⟨

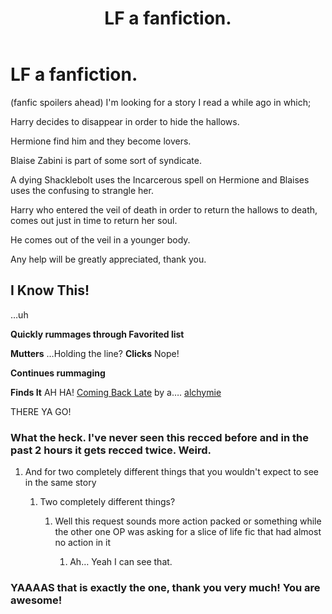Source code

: #+TITLE: LF a fanfiction.

* LF a fanfiction.
:PROPERTIES:
:Author: Xibbal
:Score: 1
:DateUnix: 1532825366.0
:DateShort: 2018-Jul-29
:FlairText: Request
:END:
(fanfic spoilers ahead) I'm looking for a story I read a while ago in which;

Harry decides to disappear in order to hide the hallows.

Hermione find him and they become lovers.

Blaise Zabini is part of some sort of syndicate.

A dying Shacklebolt uses the Incarcerous spell on Hermione and Blaises uses the confusing to strangle her.

Harry who entered the veil of death in order to return the hallows to death, comes out just in time to return her soul.

He comes out of the veil in a younger body.

Any help will be greatly appreciated, thank you.


** I Know This!

...uh

*Quickly rummages through Favorited list*

*Mutters* ...Holding the line? *Clicks* Nope!

*Continues rummaging*

*Finds It* AH HA! [[https://www.fanfiction.net/s/6471922/1/Coming-Back-Late][Coming Back Late]] by a.... [[https://www.fanfiction.net/u/1711497/alchymie][alchymie]]

THERE YA GO!
:PROPERTIES:
:Score: -1
:DateUnix: 1532825648.0
:DateShort: 2018-Jul-29
:END:

*** What the heck. I've never seen this recced before and in the past 2 hours it gets recced twice. Weird.
:PROPERTIES:
:Author: moomoogoat
:Score: 2
:DateUnix: 1532828963.0
:DateShort: 2018-Jul-29
:END:

**** And for two completely different things that you wouldn't expect to see in the same story
:PROPERTIES:
:Author: Ttch21
:Score: 2
:DateUnix: 1532841595.0
:DateShort: 2018-Jul-29
:END:

***** Two completely different things?
:PROPERTIES:
:Score: 2
:DateUnix: 1532846989.0
:DateShort: 2018-Jul-29
:END:

****** Well this request sounds more action packed or something while the other one OP was asking for a slice of life fic that had almost no action in it
:PROPERTIES:
:Author: Ttch21
:Score: 1
:DateUnix: 1532848644.0
:DateShort: 2018-Jul-29
:END:

******* Ah... Yeah I can see that.
:PROPERTIES:
:Score: 2
:DateUnix: 1532909423.0
:DateShort: 2018-Jul-30
:END:


*** YAAAAS that is exactly the one, thank you very much! You are awesome!
:PROPERTIES:
:Author: Xibbal
:Score: 1
:DateUnix: 1532826508.0
:DateShort: 2018-Jul-29
:END:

⟩

» **Task to carry out**
Write out the data above in full and exactly, but not the pictures.

» **Solution for this problem**
Source code

: #+TITLE: LF a fanfiction.

* LF a fanfiction.
:PROPERTIES:
:Author: Xibbal
:Score: 1
:DateUnix: 1532825366.0
:DateShort: 2018-Jul-29
:FlairText: Request
:END:
(fanfic spoilers ahead) I'm looking for a story I read a while ago in which;

Harry decides to disappear in order to hide the hallows.

Hermione find him and they become lovers.

Blaise Zabini is part of some sort of syndicate.

A dying Shacklebolt uses the Incarcerous spell on Hermione and Blaises uses the confusing to strangle her.

Harry who entered the veil of death in order to return the hallows to death, comes out just in time to return her soul.

He comes out of the veil in a younger body.

Any help will be greatly appreciated, thank you.


** I Know This!

...uh

*Quickly rummages through Favorited list*

*Mutters* ...Holding the line? *Clicks* Nope!

*Continues rummaging*

*Finds It* AH HA! [[https://www.fanfiction.net/s/6471922/1/Coming-Back-Late][Coming Back Late]] by a.... [[https://www.fanfiction.net/u/1711497/alchymie][alchymie]]

THERE YA GO!
:PROPERTIES:
:Score: -1
:DateUnix: 1532825648.0
:DateShort: 2018-Jul-29
:END:

*** What the heck. I've never seen this recced before and in the past 2 hours it gets recced twice. Weird.
:PROPERTIES:
:Author: moomoogoat
:Score: 2
:DateUnix: 1532828963.0
:DateShort: 2018-Jul-29
:END:

**** And for two completely different things that you wouldn't expect to see in the same story
:PROPERTIES:
:Author: Ttch21
:Score: 2
:DateUnix: 1532841595.0
:DateShort: 2018-Jul-29
:END:

***** Two completely different things?
:PROPERTIES:
:Score: 2
:DateUnix: 1532846989.0
:DateShort: 2018-Jul-29
:END:

****** Well this request sounds more action packed or something while the other one OP was asking for a slice of life fic that had almost no action in it
:PROPERTIES:
:Author: Ttch21
:Score: 1
:DateUnix: 1532848644.0
:DateShort: 2018-Jul-29
:END:

******* Ah... Yeah I can see that.
:PROPERTIES:
:Score: 2
:DateUnix: 1532909423.0
:DateShort: 2018-Jul-30
:END:


*** YAAAAS that is exactly the one, thank you very much! You are awesome!
:PROPERTIES:
:Author: Xibbal
:Score: 1
:DateUnix: 1532826508.0
:DateShort: 2018-Jul-29
:END:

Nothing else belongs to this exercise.